10:15 pm: Finally convince guests to collect in one room for pinata thing, because one guest (yup, ONE, darn the luck!) isn’t spending the night, and his parents are en route. Birthday Child threatens to go through with the “pinata on the head” routine. Spouse explains that when he sees a pinata, his natural tendency is to whack it, really hard, with a big stick. Birthday Child rethinks “pinata on the head routine.”
10:20 pm: Dump LEGOs that did not fit into Darth Vader into pile on floor. Guests build LEGO vehicles for awhile.
10:30 pm: Brief respite from craziness ends. Previous rules about not swinging/throwing/destroying things/people/animals apparently totally forgotten.
10:35 pm: Start cleaning/doing dishes/collecting trash to take focus off of craziness. Manage to have a couple of good one-on-one discussions with guests about their new pets, favorite subjects at school, etc. Faith in humanity restored.
10:40 pm: One of conversation partners attempts to re-break Birthday Child’s oh-so-recent broken elbow. Faith in humanity back offline.
10:50 pm: Remember that we never played the “guess how many LEGOs” game. Realize that I never assigned a prize to the game. Decide to use game to raffle off first choice of sleeping arrangements. Guesses range from forty to four hundred. One of the guests (math whiz like Birthday Child, and one-third of Birthday Child’s team that won district history fair) looks at the tumbler and says “200.” Award him the prize, expecting him to call dibs on Birthday Child’s top bunk/Little Brother’s loft (Little Brother is, by now, passed out on couch in den, and plans are to leave him there, as far away from craziness as possible)/couch/leather recliner. Winner calls “floor.”
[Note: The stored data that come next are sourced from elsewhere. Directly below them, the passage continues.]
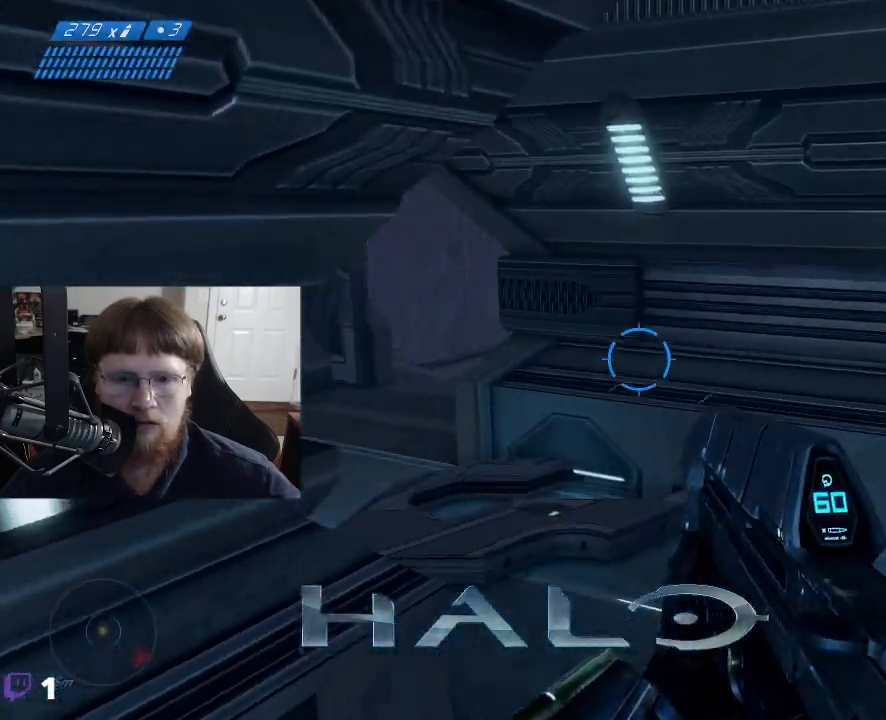
{"keys": ["a", "w"], "mouse": [], "mouse_move": "left", "events": [[333, "d", "up"], [417, "a", "down"]]}
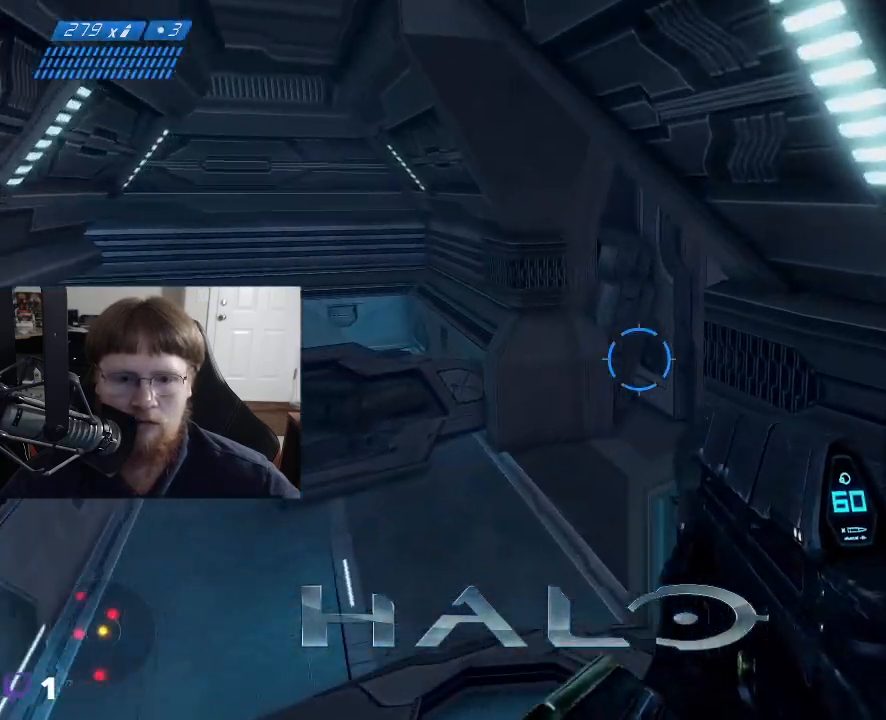
{"keys": ["a"], "mouse": [], "mouse_move": "right", "events": [[150, "w", "up"]]}
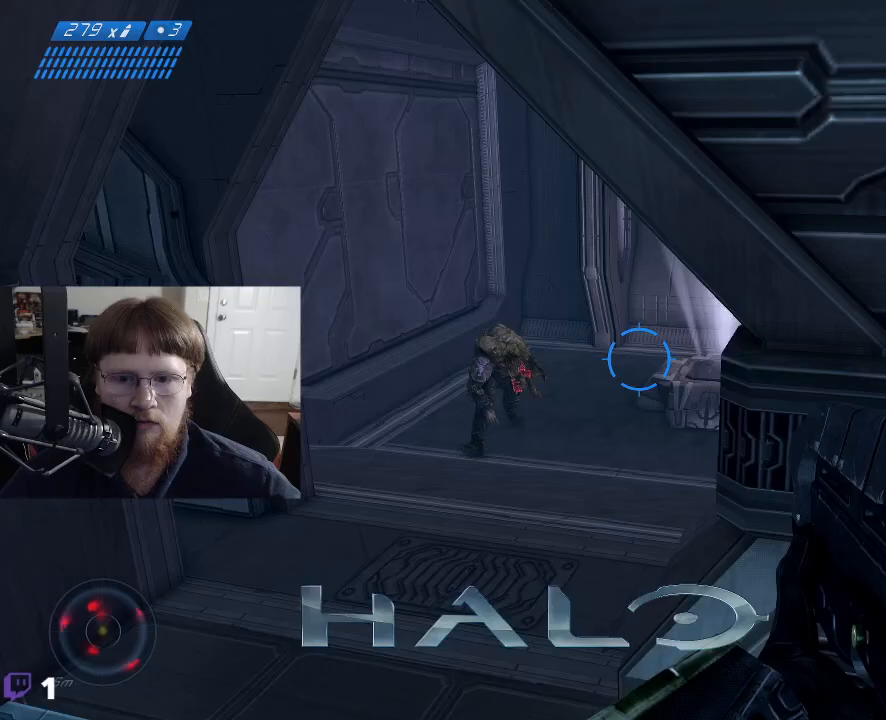
{"keys": [], "mouse": ["left"], "mouse_move": "still", "events": [[217, "a", "up"], [450, "mouse_left", "down"]]}
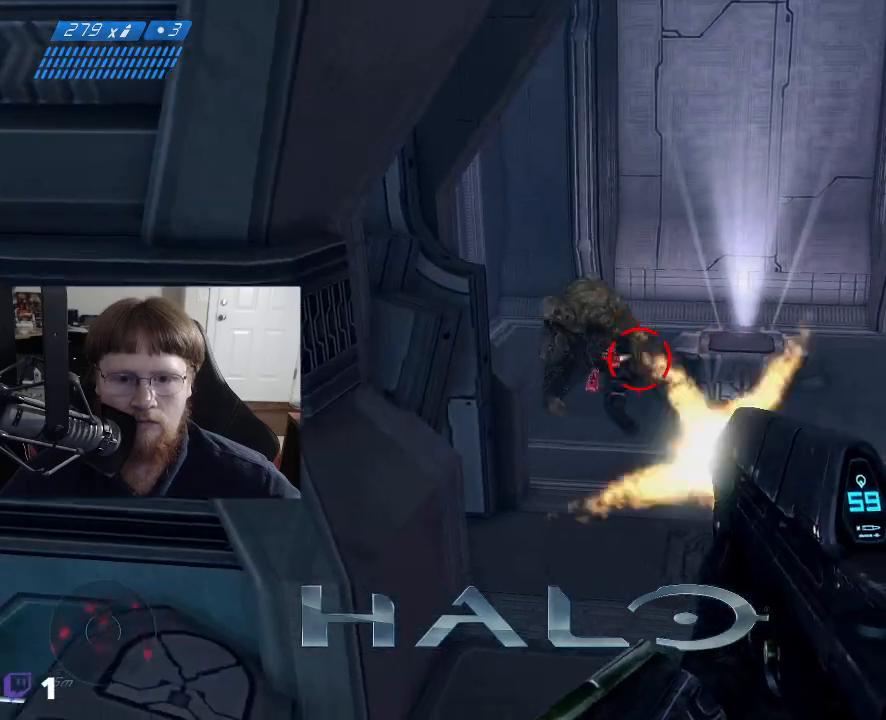
{"keys": [], "mouse": ["left"], "mouse_move": "up", "events": []}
10:55 pm: Spouse finishes viewing “TIVO delayed” TCU game. Negotiate handoff of “parent in charge” duties.
11:00 pm: Off duty, but still mediating disputes/locating pillows and blankets/fetching beverages.
11:05 pm: Remind spouse of handoff.
11:30 pm: Guest who’s supposed to be going home still on the premises. Too-cool-for-school ten year-olds who Birthday Boy worried would diss a turkey pull-apart cupcake cake have moved on to playing with Little Brother’s Imaginext Batcave and Rescue Heroes.
11:45 pm: Noise level from living room is DEAFENING. Walk to den, ask spouse exactly how he interprets role of being “parent in charge.” Spouse promises to be more “diligent” and “hands on” and closes door to our bedroom, where I have sought refuge.
11:50 pm: Door ALMOST blocks out the sound of what could be swordfighting.
11:55 pm: Decide that eleventh birthday celebration will involve no more than two guests and will be held offsite. Make mental note not to discard mental note.